Document text

Struck by Lightning: True Life Tales

Read the true stories of people who were struck by lightning and lived to tell about it!

For Cincinnati, Ohio-based Deputy Sheriff Robert Michael Wagner, a spirited canoe trip as a 17-year-old with a cousin and four friends became a life altering experience when the group found itself in a violent storm on the banks of a favorite Kentucky creek. “The rain progressed and got harder and harder,” said Wagner, now 41. “We were in the middle of nowhere and it never let up. I’d never seen lightning like that in my life.”

Acknowledging the life-and-death scenario in which they’d found themselves, Wagner recalled the group quickly paddled close to shore, jumped out, and attempted to drag their boats through a foot of water to the bank. When a lightning bolt hit a nearby tree, traveled down, pierced the water with “spider tentacles” and struck every one of them, the future deputy sheriff said he felt his heart race and saw literally every hair on his body stand up. “I had my keys in the bottom of my tennis shoe so as not to lose them in the water,” he recalled, noting the strike charred the imprint of the keys into his shoe. “I’ve not been canoeing since,” Wagner confessed.

En”lightning” Facts

According to fulminologists (those who study lightning) at The National Lightning Detection Network, an average of about 20,000,000 cloud-to-ground lightning flashes, which are the best known and second most common type of lightning, occur every year in this country.

Around the world, lightning strikes the ground about 100 times per second, or 8 million times a day. Traveling at a speed of 140,000 mph, temperatures exceed 50,000 degrees (five times hotter than the sun’s surface) and as many as 200 million volts of electricity are delivered by lightning.

The National Weather Service puts the odds of being struck in one’s lifetime at 1 in 3,000, and though fatalities are low, an average of 58 per year are reported in the U.S. out of about 400 strike victims.

In the state of Florida, first in the nation for lightning strikes, Dr. Wayne Cruse, Professor of Surgery at the University of South Florida and Assistant Medical Director at Tampa General Hospital’s Regional Burn Center, has seen his share of victims. “Most strikes on people are not direct hits,” he said, indicating they are mitigated by water, trees, pipes and other materials that conduct them. “If they are direct, pulmonary or cardiac arrest, or injury to the brainstem, are usually imminent, and the victim doesn’t survive,” he explained. Noting that injuries from non-direct lightning strikes are variable and may include lung and spinal cord injuries, arrhythmias (when the charge goes through the heart), cataracts, memory loss, chronic pain, burns, neurological problems and extreme psychological and behavioral changes (an increase in divorce rate among strike victims has been cited), Dr. Cruse said it is critical to remember that if respiratory arrest has occurred as a result of the strike, prolonged (30—60 minutes) CPR can often resuscitate the victim. And while effects from lightning strikes can last indefinitely, according to statistics some victims report a return to normal function and activities within days or even hours of contact.

Task list
1. Output the lightning article's text between "Around the world, lightning" and "400 strike victims.", inclusive.
2. Name each material that the lightning article says mitigates lightning strikes on people.
3. Resume the lightning article after its final sentence.
The entries come from a source separate from the lightning article.

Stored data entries
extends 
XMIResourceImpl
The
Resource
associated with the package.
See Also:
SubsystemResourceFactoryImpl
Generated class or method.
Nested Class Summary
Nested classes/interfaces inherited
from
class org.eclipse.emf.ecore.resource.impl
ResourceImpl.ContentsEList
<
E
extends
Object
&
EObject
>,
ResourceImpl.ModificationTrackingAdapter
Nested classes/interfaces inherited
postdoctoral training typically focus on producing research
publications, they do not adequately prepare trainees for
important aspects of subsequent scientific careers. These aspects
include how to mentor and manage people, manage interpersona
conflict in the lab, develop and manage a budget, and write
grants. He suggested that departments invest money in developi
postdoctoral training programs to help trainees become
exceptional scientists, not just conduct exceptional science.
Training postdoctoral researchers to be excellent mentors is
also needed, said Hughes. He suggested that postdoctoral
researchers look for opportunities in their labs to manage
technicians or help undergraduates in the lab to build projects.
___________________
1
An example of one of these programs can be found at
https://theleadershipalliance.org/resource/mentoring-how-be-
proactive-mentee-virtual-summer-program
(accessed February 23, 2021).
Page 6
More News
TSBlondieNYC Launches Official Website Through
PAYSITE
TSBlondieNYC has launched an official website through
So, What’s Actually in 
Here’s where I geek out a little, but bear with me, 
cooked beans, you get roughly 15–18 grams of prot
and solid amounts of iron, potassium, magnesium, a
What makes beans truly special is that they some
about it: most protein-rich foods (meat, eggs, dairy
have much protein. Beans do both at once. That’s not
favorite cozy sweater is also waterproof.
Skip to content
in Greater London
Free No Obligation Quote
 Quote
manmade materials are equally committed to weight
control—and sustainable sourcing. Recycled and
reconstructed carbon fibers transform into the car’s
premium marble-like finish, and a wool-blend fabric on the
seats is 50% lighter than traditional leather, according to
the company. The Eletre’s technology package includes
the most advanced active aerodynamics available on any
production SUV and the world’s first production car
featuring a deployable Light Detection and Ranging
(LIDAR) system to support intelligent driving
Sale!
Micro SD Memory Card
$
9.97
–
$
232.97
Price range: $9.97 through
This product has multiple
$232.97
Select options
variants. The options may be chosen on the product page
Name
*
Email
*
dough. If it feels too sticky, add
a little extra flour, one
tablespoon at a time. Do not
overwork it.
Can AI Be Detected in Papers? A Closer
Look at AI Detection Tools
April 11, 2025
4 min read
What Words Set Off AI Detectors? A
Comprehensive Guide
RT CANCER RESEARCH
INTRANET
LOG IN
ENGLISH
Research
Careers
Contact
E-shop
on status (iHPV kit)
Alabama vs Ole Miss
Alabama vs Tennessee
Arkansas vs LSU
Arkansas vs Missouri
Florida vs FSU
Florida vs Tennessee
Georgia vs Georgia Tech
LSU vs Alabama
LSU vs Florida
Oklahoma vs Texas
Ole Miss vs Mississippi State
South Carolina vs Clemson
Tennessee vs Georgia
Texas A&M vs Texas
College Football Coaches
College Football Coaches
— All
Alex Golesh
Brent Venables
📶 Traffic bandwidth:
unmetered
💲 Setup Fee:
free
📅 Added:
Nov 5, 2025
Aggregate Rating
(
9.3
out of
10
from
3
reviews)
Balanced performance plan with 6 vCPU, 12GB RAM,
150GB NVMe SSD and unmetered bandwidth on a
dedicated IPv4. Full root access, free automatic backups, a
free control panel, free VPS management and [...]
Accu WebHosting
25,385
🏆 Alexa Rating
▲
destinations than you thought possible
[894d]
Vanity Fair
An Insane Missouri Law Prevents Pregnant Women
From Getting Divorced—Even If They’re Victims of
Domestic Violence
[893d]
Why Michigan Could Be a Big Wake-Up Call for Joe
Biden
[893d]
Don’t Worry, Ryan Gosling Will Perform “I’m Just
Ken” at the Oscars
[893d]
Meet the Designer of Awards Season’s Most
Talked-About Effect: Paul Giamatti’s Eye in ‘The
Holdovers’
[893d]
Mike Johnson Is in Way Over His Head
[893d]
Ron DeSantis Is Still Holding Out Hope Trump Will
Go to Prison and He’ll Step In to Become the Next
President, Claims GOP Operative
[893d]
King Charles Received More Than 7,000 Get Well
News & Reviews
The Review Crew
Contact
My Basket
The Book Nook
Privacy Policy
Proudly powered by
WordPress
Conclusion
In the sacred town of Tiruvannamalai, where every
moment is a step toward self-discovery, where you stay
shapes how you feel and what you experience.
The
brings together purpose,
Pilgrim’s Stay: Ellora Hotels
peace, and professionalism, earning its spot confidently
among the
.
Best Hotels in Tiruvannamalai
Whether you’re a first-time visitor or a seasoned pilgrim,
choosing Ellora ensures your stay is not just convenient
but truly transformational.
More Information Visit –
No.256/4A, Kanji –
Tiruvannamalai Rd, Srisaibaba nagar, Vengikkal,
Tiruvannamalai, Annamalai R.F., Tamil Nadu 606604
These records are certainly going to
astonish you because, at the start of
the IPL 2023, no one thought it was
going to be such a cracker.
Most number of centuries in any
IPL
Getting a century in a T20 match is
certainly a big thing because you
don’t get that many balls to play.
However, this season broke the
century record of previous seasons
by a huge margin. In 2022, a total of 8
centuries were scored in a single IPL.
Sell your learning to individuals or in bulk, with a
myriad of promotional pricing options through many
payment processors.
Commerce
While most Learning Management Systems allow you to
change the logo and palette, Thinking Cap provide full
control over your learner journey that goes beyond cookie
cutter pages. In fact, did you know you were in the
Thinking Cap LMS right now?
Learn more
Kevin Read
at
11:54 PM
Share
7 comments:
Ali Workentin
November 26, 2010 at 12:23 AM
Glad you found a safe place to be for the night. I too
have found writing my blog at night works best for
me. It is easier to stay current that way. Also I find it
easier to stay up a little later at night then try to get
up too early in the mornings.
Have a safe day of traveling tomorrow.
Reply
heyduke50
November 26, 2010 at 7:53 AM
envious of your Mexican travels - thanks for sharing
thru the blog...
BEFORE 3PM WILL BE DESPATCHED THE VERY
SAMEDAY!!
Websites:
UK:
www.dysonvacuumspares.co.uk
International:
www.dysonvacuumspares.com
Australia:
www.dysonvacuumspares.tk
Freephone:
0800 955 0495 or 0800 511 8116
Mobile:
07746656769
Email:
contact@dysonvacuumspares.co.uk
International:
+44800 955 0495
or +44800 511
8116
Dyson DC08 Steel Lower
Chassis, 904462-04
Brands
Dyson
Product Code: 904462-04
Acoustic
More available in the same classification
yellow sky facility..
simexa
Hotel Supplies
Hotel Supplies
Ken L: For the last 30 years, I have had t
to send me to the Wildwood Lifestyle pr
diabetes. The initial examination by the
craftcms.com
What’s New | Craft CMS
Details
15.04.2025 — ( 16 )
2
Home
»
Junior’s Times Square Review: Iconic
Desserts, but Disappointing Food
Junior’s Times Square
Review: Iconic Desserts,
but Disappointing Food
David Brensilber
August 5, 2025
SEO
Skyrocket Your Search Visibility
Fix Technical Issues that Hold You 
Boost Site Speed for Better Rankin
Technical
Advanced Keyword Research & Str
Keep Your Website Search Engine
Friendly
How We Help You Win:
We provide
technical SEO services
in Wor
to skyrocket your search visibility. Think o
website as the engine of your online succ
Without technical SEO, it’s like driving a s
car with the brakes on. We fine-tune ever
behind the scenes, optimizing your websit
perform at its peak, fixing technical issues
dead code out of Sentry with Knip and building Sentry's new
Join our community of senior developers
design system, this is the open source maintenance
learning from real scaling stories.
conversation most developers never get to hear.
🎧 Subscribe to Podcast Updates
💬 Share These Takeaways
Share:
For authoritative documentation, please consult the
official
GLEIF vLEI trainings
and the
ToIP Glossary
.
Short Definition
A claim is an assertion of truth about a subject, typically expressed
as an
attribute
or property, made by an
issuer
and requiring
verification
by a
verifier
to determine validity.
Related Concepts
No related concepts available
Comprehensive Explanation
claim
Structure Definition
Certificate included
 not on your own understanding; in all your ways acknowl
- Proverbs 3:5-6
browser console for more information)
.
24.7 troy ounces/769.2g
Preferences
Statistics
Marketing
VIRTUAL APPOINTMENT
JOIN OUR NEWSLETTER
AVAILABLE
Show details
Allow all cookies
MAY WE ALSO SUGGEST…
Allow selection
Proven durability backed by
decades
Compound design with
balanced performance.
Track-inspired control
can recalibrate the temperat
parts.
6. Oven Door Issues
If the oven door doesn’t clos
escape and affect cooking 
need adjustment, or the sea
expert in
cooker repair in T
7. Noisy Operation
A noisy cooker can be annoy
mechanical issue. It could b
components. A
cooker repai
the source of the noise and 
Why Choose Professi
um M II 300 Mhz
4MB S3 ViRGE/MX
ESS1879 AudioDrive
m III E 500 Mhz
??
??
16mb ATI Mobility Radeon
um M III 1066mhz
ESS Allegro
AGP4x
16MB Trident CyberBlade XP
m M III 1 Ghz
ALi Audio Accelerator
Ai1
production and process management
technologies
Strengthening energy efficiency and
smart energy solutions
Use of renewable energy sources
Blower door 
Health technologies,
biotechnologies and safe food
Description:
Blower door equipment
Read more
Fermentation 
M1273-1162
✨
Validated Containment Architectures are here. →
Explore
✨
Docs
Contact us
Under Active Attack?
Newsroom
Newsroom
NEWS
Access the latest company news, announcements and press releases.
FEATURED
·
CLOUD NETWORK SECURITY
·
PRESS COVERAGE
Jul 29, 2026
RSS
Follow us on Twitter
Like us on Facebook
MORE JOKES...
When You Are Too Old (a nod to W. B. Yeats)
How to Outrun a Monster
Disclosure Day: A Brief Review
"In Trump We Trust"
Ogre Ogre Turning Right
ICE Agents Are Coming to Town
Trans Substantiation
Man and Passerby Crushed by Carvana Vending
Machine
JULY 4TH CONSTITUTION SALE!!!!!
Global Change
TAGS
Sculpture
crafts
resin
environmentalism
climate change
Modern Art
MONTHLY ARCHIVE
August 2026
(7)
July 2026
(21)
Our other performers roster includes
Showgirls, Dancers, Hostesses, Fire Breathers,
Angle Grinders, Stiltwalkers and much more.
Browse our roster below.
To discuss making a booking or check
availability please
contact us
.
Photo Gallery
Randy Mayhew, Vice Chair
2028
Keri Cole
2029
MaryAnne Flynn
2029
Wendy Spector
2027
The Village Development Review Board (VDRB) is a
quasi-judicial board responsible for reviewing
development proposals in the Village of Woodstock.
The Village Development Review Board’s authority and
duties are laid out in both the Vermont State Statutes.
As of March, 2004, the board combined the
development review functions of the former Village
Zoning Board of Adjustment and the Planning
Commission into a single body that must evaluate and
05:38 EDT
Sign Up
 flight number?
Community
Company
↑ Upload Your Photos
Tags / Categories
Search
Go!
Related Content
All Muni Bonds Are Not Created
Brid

Answers for each item
1.
Around the world, lightning strikes the ground about 100 times per second, or 8 million times a day. Traveling at a speed of 140,000 mph, temperatures exceed 50,000 degrees (five times hotter than the sun’s surface) and as many as 200 million volts of electricity are delivered by lightning.

The National Weather Service puts the odds of being struck in one’s lifetime at 1 in 3,000, and though fatalities are low, an average of 58 per year are reported in the U.S. out of about 400 strike victims.

2. water, trees, pipes

3.
Current Events

For Anna West, 54, of Beacon, NY, a tranquil evening with her first husband on a Pennsylvania porch 20 years ago became a nightmare of movie script proportions when the couple became dual victims of a strike. “Scott and I always used to watch storms,” West said of the incident, recalling the instant lightning struck a nearby light pole, the current careening along the ground to reach them on the porch. “In that second, we could just feel something was going to happen–it must have been that we felt the current,” she said, adding the two were in mid-rise from their chairs. “We were frozen in place: I could see him and he could see me –terrified–our hair straight out–his clothes and beard pushed out,” West described the scene, affirming they both ultimately collapsed. Because neither could hear for hours after the occurrence, West said they passed notes back and forth considering an emergency room visit but deciding against it later that night. In ensuing years hearing loss has been identified for West, but doctors don’t readily attribute it to being struck by lightning: She admits to having listened to very loud music for prolonged periods of time. “Scott, who has also registered some hearing loss over the years, was in a rock band,” West said, “so doctors really can’t say if lightning was a contributing factor.”

Striking Odds: Can You Be Struck Twice?

But what are the odds of being struck twice? Statistics say it is one in 9 million. In Craftsbury, Vt., dairy farmer Marvin Ryan, 65, beat the odds and was clearly struck twice while working on his farm. “We were milking cows in the barn at 9 a.m. and the fork lightning hit down in the swamp, coming up through the water line,” he explained of the first incident 30 years ago. Watching two cows succumb, Ryan rushed to unhook their chains when they appeared to be choking. Because of the current’s ferocity his hands were welded to the chains, frantic efforts to withdraw them and break the current ultimately resulting in his being thrown hard against the barn wall. With chronic, searing pain down his leg, Ryan eventually went to a chiropractor who straightened his spine, which he reported had acquired an “S” shape. Ryan also recalled that on the day of the incident he was unable to butcher the cows, who’d died from the strike, due to a tingling in his fingers and arm that precluded efficient handling of a knife. “The arm didn’t start waking up until 3 p.m. that afternoon,” he said.

The following year, Ryan was again struck while working on a plow in his garage. Because of their size, the plows were half in and half out of the structure, as Ryan described things, though he was well inside. Thrown from the top of one to the ground, Ryan said he was stunned and couldn’t determine what had happened for several minutes, later recalling he was hit before the sound of any thunder. “I used to be the one that liked to stay out and watch storms,” he admitted, “but after all this, I kind of go and hide.”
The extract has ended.